SYN -> SYN/ACK time (actual connection) 22%
Web browser says "Contacting www.website.com..."
SYN/ACK -> first data (web server work-- 78%
getting material, processing material)
Web browser says "www.website.com contacted, waiting for response"
Note that this didn't include different types of content. But it *did*
truly measure one thing--that the delay caused by web servers is
considerably higher than that of "network performance" (or actual connect
time).
Urm, maybe I'm missing something here, but taking an incredibly
simplistic model where you have a probability p of losing any packet,
there is a (1-p)^3 chance of 3 way handshake losing a packet and stalling,
and a (1-p)^(2 * no packets reqd for 1st data) for the latter. With
slow start etc there are bound to be more than two packets back before
it starts processing the response, so the latter is always going to
have a higher chance of failing. Now add to the fact that with technology
such as ATM, it is more likely large packets will be dropped than small
ones (with a given cell loss probability), and being careful to remember
all that good stuff at the last but one NANOG about broken client stacks,
and I think you might find the above is a "non measurement".
I *think* (and am not sure) that if you have a proxy set up, you
always get the latter once you have connected to the proxy.
Oh, and to skew the figures in the other direction, doesn't the first
prompt come up while the DNS lookup is being done?
==>ones (with a given cell loss probability), and being careful to remember
==>all that good stuff at the last but one NANOG about broken client stacks,
==>and I think you might find the above is a "non measurement".
It's a rough measurement, and if you'd go so far as to assign a 20% error
margin, you'd stillsee that a web server still owns a *significant* piece
of the click-to-data time, over 50%.
I think that a 20% error margin would be fair for this, provided neither I
nor my provider was having network problems at the time. At the time,
this was intended as a rough measurement to determine how much time was
wasted in waiting for inefficient web servers.

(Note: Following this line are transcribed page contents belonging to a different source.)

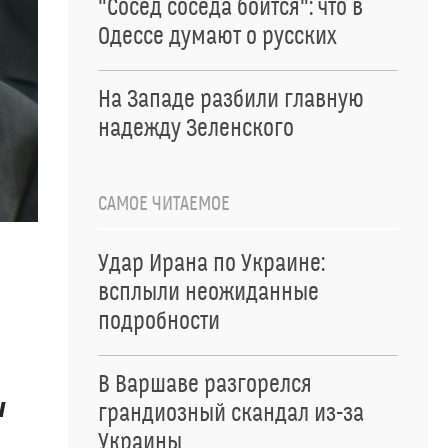
"Сосед соседа боится": что в
Одессе думают о русских
На Западе разбили главную
надежду Зеленского
САМОЕ ЧИТАЕМОЕ
Удар Ирана по Украине:
всплыли неожиданные
подробности
В Варшаве разгорелся
и
грандиозный скандал из-за
Украины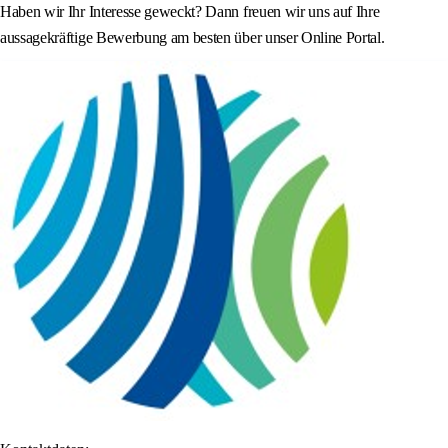
Haben wir Ihr Interesse geweckt? Dann freuen wir uns auf Ihre
aussagekräftige Bewerbung am besten über unser Online Portal.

==>I *think* (and am not sure) that if you have a proxy set up, you
==>always get the latter once you have connected to the proxy.
==>
==>Oh, and to skew the figures in the other direction, doesn't the first
==>prompt come up while the DNS lookup is being done?
Nope. You'll see "Looking up host www.website.com..." in most browsers.
(I didn't use a browser to measure this; those "web browser says" lines
were there for the reference--a lot of people ask me why it sits there a
while after saying "contacted, waiting for response".
It's a rough measurement, and if you'd go so far as to assign a 20% error
margin, you'd stillsee that a web server still owns a *significant* piece
of the click-to-data time, over 50%.
Especially if it's using the particularly sub-optimal (aka 'broken')
network stack that a very popular server operating system has.
In fact, some recent measurements of mine show a large variance even
for a connection setup on a local network depending upon what IP
stacks are involved: varying between 0.39s and 0.007s. (Unsurprisingly
the broken stack referred to above works quite well with itself, and
not too bad with an earlier OS from the same company - if I didn't
know better I might believe that they only tested with their own
systems.)
(this isn't really operational so if you want names let me know
privately. Perhaps someone out there has some clout.)